Licenziamento durante il periodo di prova, i chiarimenti della Cassazione
- Cristina Bonesi

- 29 mar 2017
- Tempo di lettura: 2 min

La Corte di Cassazione con la sentenza n. 1180 del 18 gennaio 2017 ha affermato che il licenziamento intimato nel corso o al termine del periodo di prova non deve essere motivato dal momento che ha natura discrezionale. Incombe, invece, sul lavoratore licenziato l’onere di provare sia il positivo superamento del periodo di prova, sia che il recesso datoriale è determinato da un motivo illecito.
La questione sottoposta al vaglio dei giudici di legittimità riguarda il caso di un lavoratore licenziato per mancato superamento del periodo di prova. La Corte d’appello aveva dichiarato illegittimo il recesso datoriale e aveva condannato la società a risarcire il danno al lavoratore attraverso il pagamento di una somma corrispondente a 10 mensilità della retribuzione globale di fatto.
Gli Ermellini hanno ribadito la finalità del patto di prova, previsto dall’art. 2096 c.c., infatti durante il periodo di prova il datore di lavoro ha la possibilità di valutare le caratteristiche e le qualità professionali del lavoratore e, al termine della prova, egli sarà libero di recedere senza apporre alcuna motivazione.
La disciplina del recesso datoriale durante il periodo di prova è stata regolata anche da una sentenza della Corte Costituzionale (sentenza n. 189 del 22 dicembre 1980), nella quale è stato chiarito che il recesso non è legato ad una libera discrezionalità datoriale.

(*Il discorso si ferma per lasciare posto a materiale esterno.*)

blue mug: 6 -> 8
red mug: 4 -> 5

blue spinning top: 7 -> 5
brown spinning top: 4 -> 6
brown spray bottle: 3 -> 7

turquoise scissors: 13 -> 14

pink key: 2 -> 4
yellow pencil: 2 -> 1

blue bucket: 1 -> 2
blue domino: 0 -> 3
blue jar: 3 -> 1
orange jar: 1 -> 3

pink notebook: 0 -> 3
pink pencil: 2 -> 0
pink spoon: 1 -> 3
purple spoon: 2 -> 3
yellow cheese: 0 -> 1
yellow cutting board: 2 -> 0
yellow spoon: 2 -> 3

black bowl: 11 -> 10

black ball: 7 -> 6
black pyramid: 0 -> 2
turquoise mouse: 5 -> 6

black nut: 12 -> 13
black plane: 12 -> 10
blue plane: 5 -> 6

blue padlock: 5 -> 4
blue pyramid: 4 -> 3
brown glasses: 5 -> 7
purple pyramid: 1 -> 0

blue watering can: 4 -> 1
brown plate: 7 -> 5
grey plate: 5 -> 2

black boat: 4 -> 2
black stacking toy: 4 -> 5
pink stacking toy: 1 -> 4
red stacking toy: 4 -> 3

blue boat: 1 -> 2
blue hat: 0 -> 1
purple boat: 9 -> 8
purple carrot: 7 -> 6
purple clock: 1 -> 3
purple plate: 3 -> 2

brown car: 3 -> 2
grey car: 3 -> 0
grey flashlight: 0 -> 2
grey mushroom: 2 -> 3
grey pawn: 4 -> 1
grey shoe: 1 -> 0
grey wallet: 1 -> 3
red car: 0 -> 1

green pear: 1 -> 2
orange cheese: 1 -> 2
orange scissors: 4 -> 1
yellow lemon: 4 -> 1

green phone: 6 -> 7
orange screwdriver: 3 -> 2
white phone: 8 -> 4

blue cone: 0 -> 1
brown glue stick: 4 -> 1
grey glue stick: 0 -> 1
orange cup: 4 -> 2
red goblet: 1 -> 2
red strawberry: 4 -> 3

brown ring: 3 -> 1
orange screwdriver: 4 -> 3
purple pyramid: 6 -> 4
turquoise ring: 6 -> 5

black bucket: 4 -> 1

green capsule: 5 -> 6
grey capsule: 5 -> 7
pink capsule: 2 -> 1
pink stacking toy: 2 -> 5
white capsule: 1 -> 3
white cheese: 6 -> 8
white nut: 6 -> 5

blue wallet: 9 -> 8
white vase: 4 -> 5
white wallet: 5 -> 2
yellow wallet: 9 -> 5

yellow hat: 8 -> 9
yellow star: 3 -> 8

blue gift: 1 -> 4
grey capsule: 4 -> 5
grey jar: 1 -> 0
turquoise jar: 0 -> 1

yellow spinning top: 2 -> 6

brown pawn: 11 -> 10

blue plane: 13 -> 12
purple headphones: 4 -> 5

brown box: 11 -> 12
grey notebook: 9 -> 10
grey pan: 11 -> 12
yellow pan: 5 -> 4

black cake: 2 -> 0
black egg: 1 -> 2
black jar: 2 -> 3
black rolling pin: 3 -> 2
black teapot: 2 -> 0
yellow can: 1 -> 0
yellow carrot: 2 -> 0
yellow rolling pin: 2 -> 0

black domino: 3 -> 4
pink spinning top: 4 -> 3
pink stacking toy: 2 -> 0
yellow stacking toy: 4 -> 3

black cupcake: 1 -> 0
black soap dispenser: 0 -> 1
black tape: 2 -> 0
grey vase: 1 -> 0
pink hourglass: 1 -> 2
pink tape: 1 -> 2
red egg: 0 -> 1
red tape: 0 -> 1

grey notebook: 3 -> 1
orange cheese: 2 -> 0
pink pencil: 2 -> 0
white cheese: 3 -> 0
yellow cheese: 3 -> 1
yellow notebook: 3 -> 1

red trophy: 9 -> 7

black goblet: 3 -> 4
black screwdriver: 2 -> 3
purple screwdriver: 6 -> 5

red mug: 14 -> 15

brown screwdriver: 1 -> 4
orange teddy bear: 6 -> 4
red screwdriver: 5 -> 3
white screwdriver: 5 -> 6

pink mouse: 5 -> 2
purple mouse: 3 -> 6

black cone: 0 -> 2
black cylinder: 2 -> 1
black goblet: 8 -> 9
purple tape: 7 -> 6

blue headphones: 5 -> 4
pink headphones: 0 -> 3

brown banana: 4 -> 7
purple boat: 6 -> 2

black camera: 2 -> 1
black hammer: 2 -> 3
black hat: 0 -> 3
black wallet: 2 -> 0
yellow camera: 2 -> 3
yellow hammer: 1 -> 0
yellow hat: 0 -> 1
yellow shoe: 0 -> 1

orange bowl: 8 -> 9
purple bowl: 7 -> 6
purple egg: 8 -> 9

Infatti, la Corte Costituzionale ha dichiarato infondata la questione di costituzionalità degli articoli 2096 c.c. e 10, legge n. 604/1966, nelle parti in cui consentono al datore di lavoro di recedere durante il periodo di prova senza alcuna motivazione, dal momento che non contrastano con gli articoli 3, comma 1 e 2, 4, 25 e 41, comma 2, della Carta Costituzionale, a condizione che il recesso datoriale possa essere sindacato tutte le volte in cui il lavoratore riesca a dimostrare il positivo superamento del periodo di prova, nonché l’imputabilità del recesso ad un motivo illecito.
Pertanto, i giudici di legittimità hanno chiarito che il recesso del datore di lavoro durante il periodo di prova o al termine dello stesso, non deve essere motivato, neppure in caso di contestazione delle capacità e del comportamento professionale del lavoratore.
Sarà il lavoratore che dovrà provare, ai sensi dell’art. 2096 c.c., sia il positivo superamento del periodo di prova, sia che il recesso è stato determinato da un motivo illecito, estraneo alla funzione del patto di prova.